*Stated goal A*.
Answer these about the essay on the Khan Academy translation project, one answer per line:
(i) In what month and year was the contract with Khan Academy signed?
(ii) How many months of work passed before the content was submitted?
(iii) What share of Silicon Valley's top public companies have no female board members?
*Stated goal B*. In the records, copy out the lines beginning at the one that contains "yellow diamond: rotated" and stopping after the one that contains "cyan square: moved 8 px right, 4 px down". Leave out the picture lines.

*Passage provided*.
==============================
In April 2011, my organization from Bangladesh signed a contract with Khan Academy and their partners, Agami from the U.S. to translate and localize their education content in Bangladesh. It took nearly seven months to finalize the deal, meticulously reviewing the requirements, capacity to execute and leadership of the contract. A social enterprise working in capacity building through education and technology, this contract was the first of its kind for my team. It would open new doors and provide us with worldwide exposure to like-minded communities. I was thrilled to receive the contract and lead the project.

In the months following this event, my organization was heavily criticized by the local civil society and technology firms. Khan Academy is an internationally recognized ed-tech company, and while my organization had experience with deploying scalable education programs, we had not worked with a technology company before. We did not plan on onboarding a technology partner either. We were called out for our inexperience, our decision to manage the production internally and our recruitment of college students in important positions. I was singled out as an ‘incompetent leader’, targeted by peers and competitors as ‘the woman who did not write a single line of code’ and ‘guaranteed to fail’.

In a nutshell, after 17 months of grueling work hours, we successfully submitted our content, and received accolades for high-quality and seamless production. Since then, my organization has gone on to signing contracts and building partnerships with Google and Startup Weekend. My curiosity and experience in working at the intersection of technology and education grew over time; although in hindsight, I had always felt slightly nervous. I was not trained as a technology professional and any number of things can go wrong in a project that may be beyond my experiential knowledge. In spite of our success, I was publicly scrutinized for my lack of programming experience or engineering education. The criticism sometimes left me unsure of my own ability to lead technology products to market.

My decision to apply to graduate programs on the West Coast and eventually enroll at UC Berkeley was largely determined by its proximity to Silicon Valley. I was committed to strengthen my skills to become more actively involved in the technology industry. I chose a discipline I believed would help me understand the big picture, emphasizing my inherent belief in an interdisciplinary approach to tackle any question. I was confident that U.S. will not be clogged by the stereotypes I faced a woman and non-engineer in Bangladesh. I will meet a diverse range of people, be inspired by their varied backgrounds and re-discover myself as an asset inside technology companies. I was under the impression going to a school like Cal, being close to Silicon Valley and taking courses that explore various dimensions within technology will help me to build a career in this industry.

I was surprised by how wrong my assumption was.

In the first few months after arriving in Berkeley, I was caught off guard by how rigidly technology companies defined their scope. In the spotlight, the companies are lauded for innovative products; their founders and CEOs preach ideologies of a brave, new world. Behind the curtains, there is a cesspool of sexism, ignorance and arrogance. 43 percent of Silicon Valley’s top public companies have no female board members. There is a constant battle to justify one’s intelligence and value if you are wearing the hat of a non-engineer, and struggle to earn the respect of the majority of co-workers in engineering or data science teams. The management prioritized their technical staff over operations or legal that skewed the very process of making decisions.
==============================
*Information shown*.
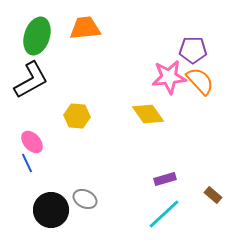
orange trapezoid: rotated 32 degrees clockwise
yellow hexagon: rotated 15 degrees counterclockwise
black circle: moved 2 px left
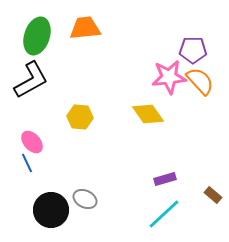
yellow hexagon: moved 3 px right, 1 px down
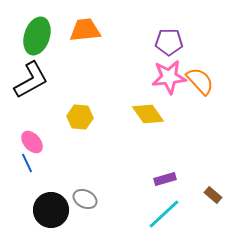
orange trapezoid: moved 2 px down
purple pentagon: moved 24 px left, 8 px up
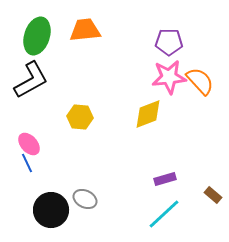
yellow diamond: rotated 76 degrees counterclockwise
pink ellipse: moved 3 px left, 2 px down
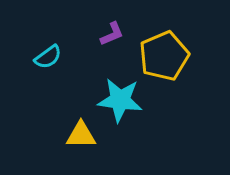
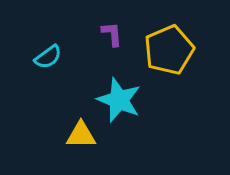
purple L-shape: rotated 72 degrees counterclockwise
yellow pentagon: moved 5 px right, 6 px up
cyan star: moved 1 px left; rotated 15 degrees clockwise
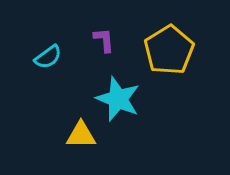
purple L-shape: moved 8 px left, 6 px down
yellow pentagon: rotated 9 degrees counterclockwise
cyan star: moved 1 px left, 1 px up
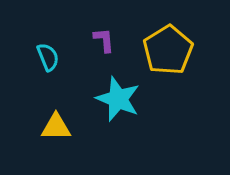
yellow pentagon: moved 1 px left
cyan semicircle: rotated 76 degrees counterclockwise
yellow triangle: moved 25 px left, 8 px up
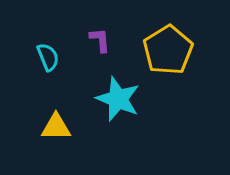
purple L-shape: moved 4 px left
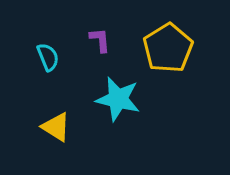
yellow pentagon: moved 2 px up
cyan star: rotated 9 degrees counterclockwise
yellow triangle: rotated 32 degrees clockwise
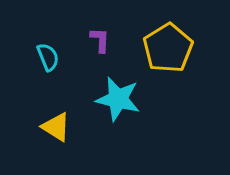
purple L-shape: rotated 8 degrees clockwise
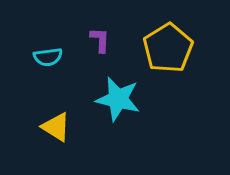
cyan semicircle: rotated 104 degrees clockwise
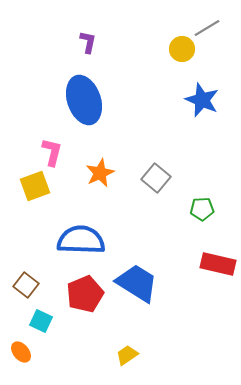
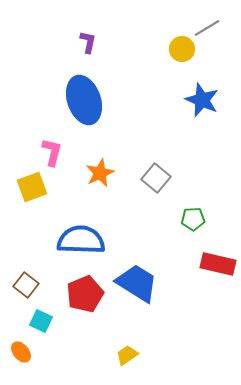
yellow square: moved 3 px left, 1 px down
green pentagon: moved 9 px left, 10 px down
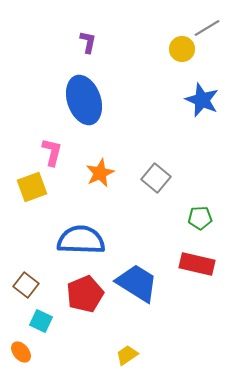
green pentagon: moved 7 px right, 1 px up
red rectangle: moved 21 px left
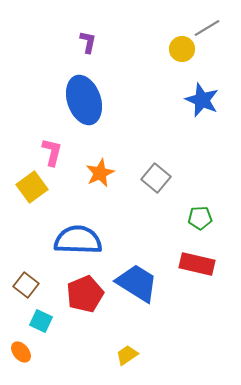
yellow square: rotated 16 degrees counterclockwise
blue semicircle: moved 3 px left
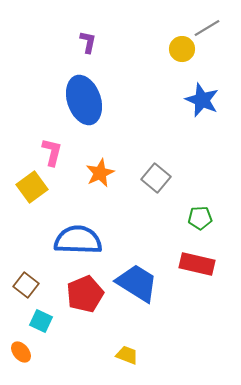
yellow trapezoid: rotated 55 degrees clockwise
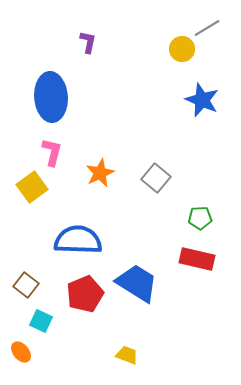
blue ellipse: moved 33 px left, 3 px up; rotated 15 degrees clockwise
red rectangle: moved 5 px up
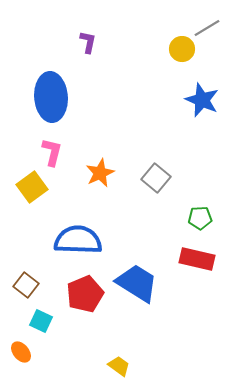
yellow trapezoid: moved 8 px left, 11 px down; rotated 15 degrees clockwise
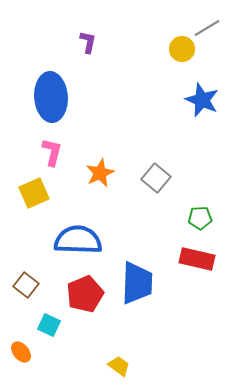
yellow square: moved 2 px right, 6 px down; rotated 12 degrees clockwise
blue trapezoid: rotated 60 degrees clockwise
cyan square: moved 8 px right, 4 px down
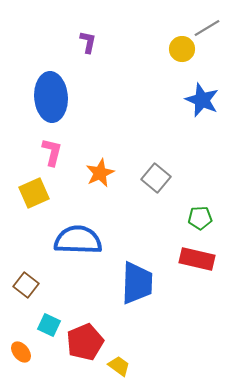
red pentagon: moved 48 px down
==============================
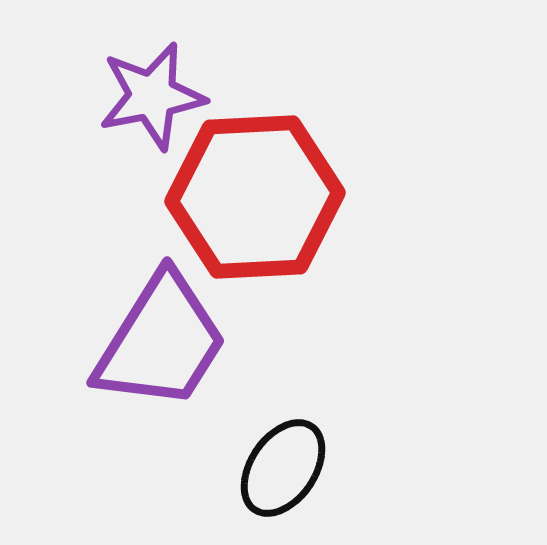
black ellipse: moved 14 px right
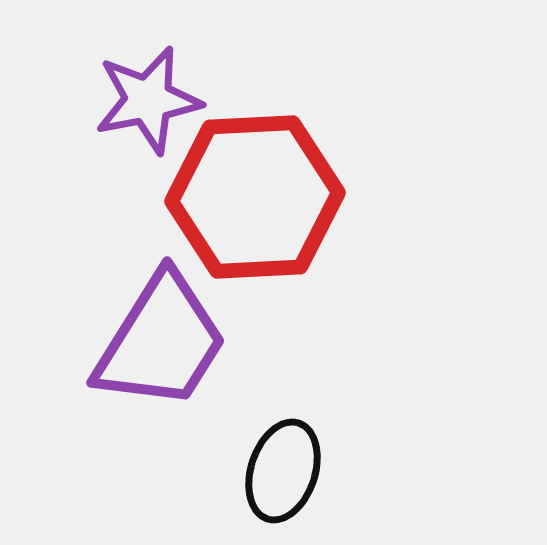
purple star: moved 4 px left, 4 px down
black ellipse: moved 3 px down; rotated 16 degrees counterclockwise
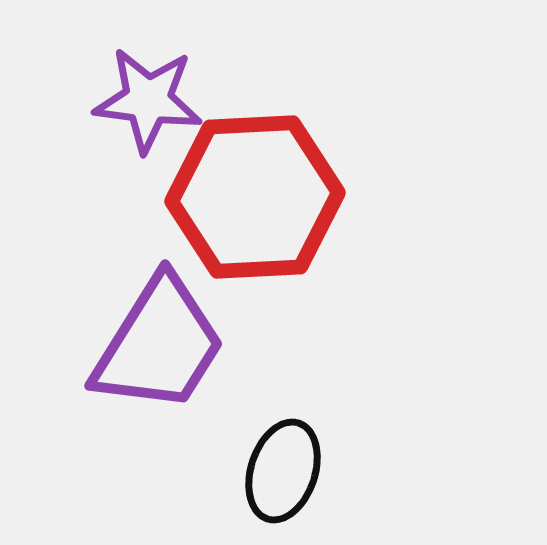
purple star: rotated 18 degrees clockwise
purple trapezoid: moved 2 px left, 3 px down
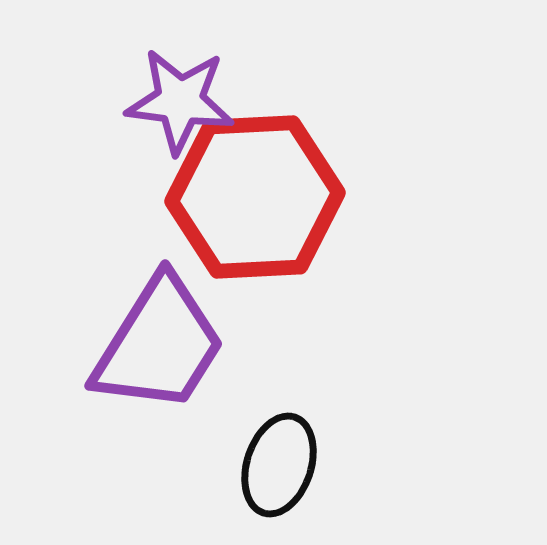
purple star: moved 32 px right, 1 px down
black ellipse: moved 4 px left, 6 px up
==============================
*Written response A*.
(i) April 2011
(ii) 17 months
(iii) 43 percent

*Written response B*.
yellow diamond: rotated 76 degrees counterclockwise
pink ellipse: moved 3 px left, 2 px down
purple L-shape: rotated 72 degrees counterclockwise
yellow pentagon: moved 5 px right, 6 px up
cyan star: moved 1 px left; rotated 15 degrees clockwise
purple L-shape: moved 8 px left, 6 px down
yellow pentagon: rotated 9 degrees counterclockwise
cyan star: moved 1 px left, 1 px up
yellow pentagon: moved 1 px left
cyan semicircle: rotated 76 degrees counterclockwise
yellow triangle: moved 25 px left, 8 px up
purple L-shape: moved 4 px left
yellow pentagon: moved 2 px up
cyan star: rotated 9 degrees counterclockwise
yellow triangle: rotated 32 degrees clockwise
purple L-shape: rotated 8 degrees clockwise
cyan semicircle: rotated 104 degrees clockwise
yellow square: moved 3 px left, 1 px down
green pentagon: moved 9 px left, 10 px down
green pentagon: moved 7 px right, 1 px up
red rectangle: moved 21 px left
yellow square: rotated 16 degrees counterclockwise
blue semicircle: moved 3 px left
yellow trapezoid: rotated 55 degrees clockwise
blue ellipse: moved 33 px left, 3 px up; rotated 15 degrees clockwise
red rectangle: moved 5 px up
yellow trapezoid: moved 8 px left, 11 px down; rotated 15 degrees clockwise
yellow square: moved 2 px right, 6 px down; rotated 12 degrees clockwise
blue trapezoid: rotated 60 degrees clockwise
cyan square: moved 8 px right, 4 px down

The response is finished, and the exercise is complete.